Taş Kafa hakkında söylediklerimi, söyleyeceğimi hissetmiş olmalılar ki bu bölüm Sema’nın banka dökümünü ona aldırdı Bahri. Oyunda küçük bir pay sahibi oldu.
Bir de, Bahri demişken, Sema’yı bu kadar çabuk harcaması da mantıklı gelmedi bana. Piyasanın durumunu biliyor olabilir ama, geçen yazıda yazdığım nedenlerden ötürü düşüncesi de değişmiyor olabilir, fakat Sema’yı bir anda ölüme göndermesi sıkıntılı. Sadreddin’in Sema için babasına yalvarması ise daha da sıkıntılı. Zira biz Sadreddin’i çabucak ilaçlanması gereken bir haşere olarak gördüydük hep, meğer öyle değilmiş! Bu bölüm ortaya ÇIKIVERDİ!
Benimse aklım bu duruma pek yatmadı.
Mümtaz’ı kaçırıp doğru bilgiyi öğrenememesi, işte bu bir yerlerden tanıdık geldi- beceriksizliği.
Dizinin reytingleri mi kötü gidiyor da her şey birbirine karıştı bu bölüm? (Ben de her yazıda reytingi soruyorum kendi kendime, oysa Ekranella’dan adım adım da takip ediyorum- inanamıyor muyum reytinge?)
Yazıyı bitirirken söyleyeceklerim de var elbet.
Sefer’e döneceğim demiştim, döndüm: Deniz kenarındaki çift muhabbeti de neydi öyle? Tastamam kamu spotu gibi, ultra yapay bir sahneydi. İçim almadı, cidden. Bu bir.

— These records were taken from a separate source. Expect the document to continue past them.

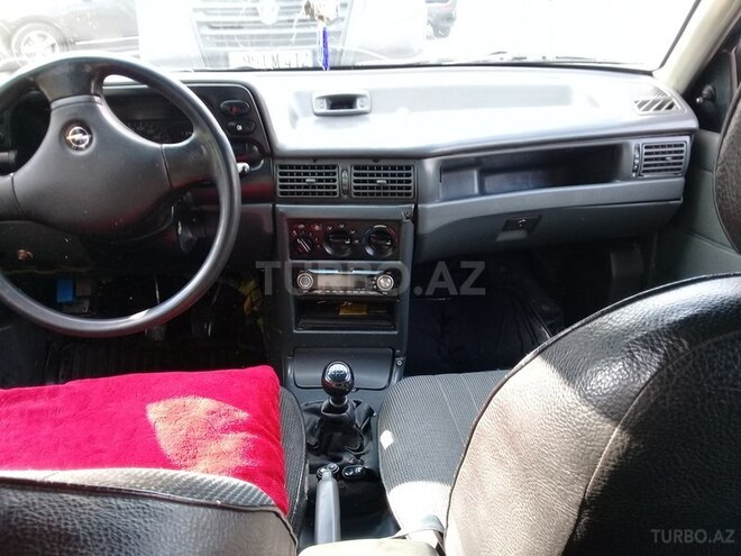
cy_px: 278
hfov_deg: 58.4
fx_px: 664
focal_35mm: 31
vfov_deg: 45.4
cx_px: 370
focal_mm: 3.3
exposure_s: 1/33
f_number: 2.2
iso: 50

Sefer’e, öldürülmeye giderken Sema’nın bakışı fena dokundu bana. Son Bakış misali. Bölümün en şiirsel fotoğrafı buydu bana kalırsa. Sema’nın gözleri resmen şunu diyordu: “Beni vur, beni onlara verme…” Öyle, eski bir şarkı gibi dönüp durdu içimde Sema’nın bakışı. Son Bakış.
Kırılgan.
İncinmiş.
Narin.
Bu yazı da böylece bitsin.
Sema da fotoğraflarda hiç görünmesin.